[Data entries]
■ ■ ■

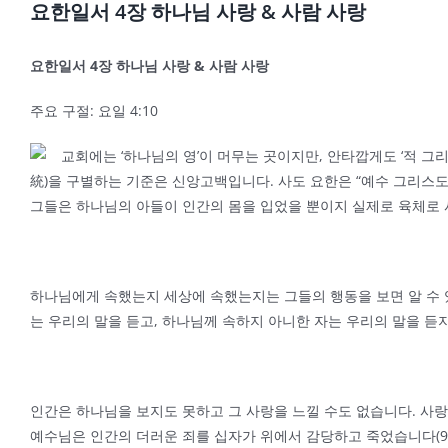
요한일서 4장 하나님 사랑 & 사람 사랑
요한일서
4
장 하나님 사랑
&
사람 사랑
주요 구절: 요일 4:10
교회에는 ‘하나님의 영’이 머무는 곳이지만, 안타깝게도 ‘적 그리스도의
統)을 구별하는 기준은 신앙고백입니다. 사도 요한은 “예수 그리스도께서 
그들은 하나님의 아들이 인간의 몸을 입었을 뿐이지 실제로 육체로 
하나님에게 속했는지 세상에 속했는지는 그들의 행동을 보면 알 수 있습
는 우리의 말을 듣고, 하나님께 속하지 아니한 자는 우리의 말을 듣지 아니
인간은 하나님을 보지도 못하고 그 사랑을 느낄 수도 없습니다. 사랑
예수님은 인간의 더러운 죄를 십자가 위에서 감당하고 죽었습니다(9-1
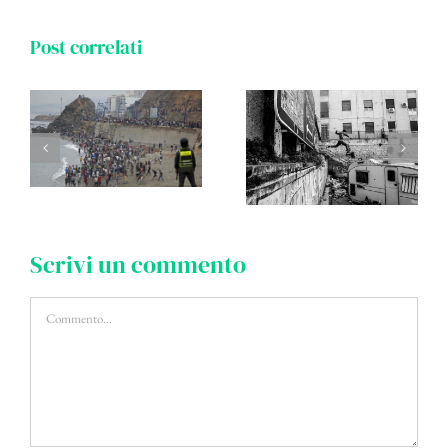
Post correlati
Scrivi un commento
Commento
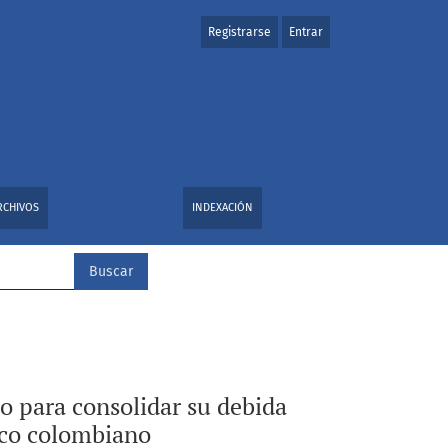
Registrarse
Entrar
cación e interpretación en el ordenamiento jurídico colombia
RCHIVOS
INDEXACIÓN
Buscar
o para consolidar su debida
dico colombiano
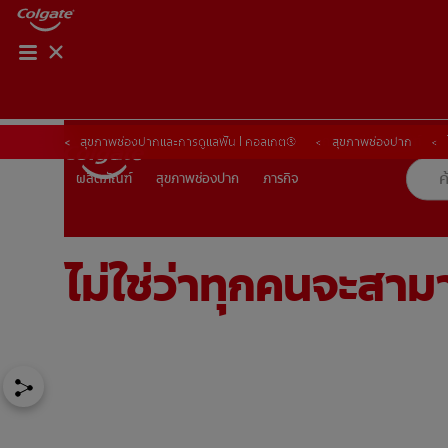
การจับคู่ผลิตภัณฑ์
การจับคู่ผลิตภัณฑ์
สุขภาพช่องปากและการดูแลฟัน | คอลเกต®
สุขภาพช่องปาก
สุขภาพช่องปาก
ภารกิจ
ผลิตภัณฑ์
ผลิตภัณฑ์
สุขภาพช่องปาก
ภารกิจ
ไม่ใช่ว่าทุกคนจะส
TH (TH)
ลงทะเบียน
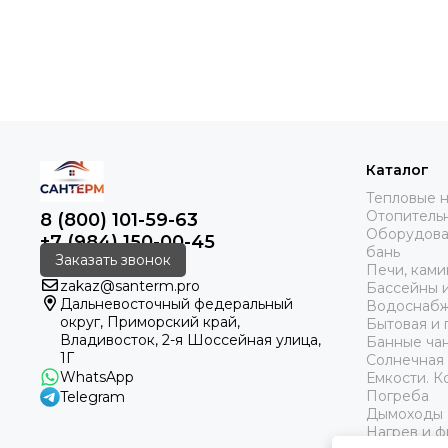
Каталог
Тепловые 
Отопитель
8 (800) 101-59-63
Оборудован
+7 (984) 150-00-45
бань
Заказать звонок
Печи, кам
zakaz@santerm.pro
Бассейны 
Дальневосточный федеральный
Водоснаб
округ, Приморский край,
Бытовая и
Владивосток, 2-я Шоссейная улица,
Банные чан
1Г
Солнечная 
WhatsApp
Емкости. 
Погреба
Telegram
Дымоходы
Нагрев и ф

■ ■ ■

▶ **WHAT YOU WILL DO**: Copy each line in the entries above where the word "하나님의" shows up.

▶ **REPLY**:
교회에는 ‘하나님의 영’이 머무는 곳이지만, 안타깝게도 ‘적 그리스도의
그들은 하나님의 아들이 인간의 몸을 입었을 뿐이지 실제로 육체로 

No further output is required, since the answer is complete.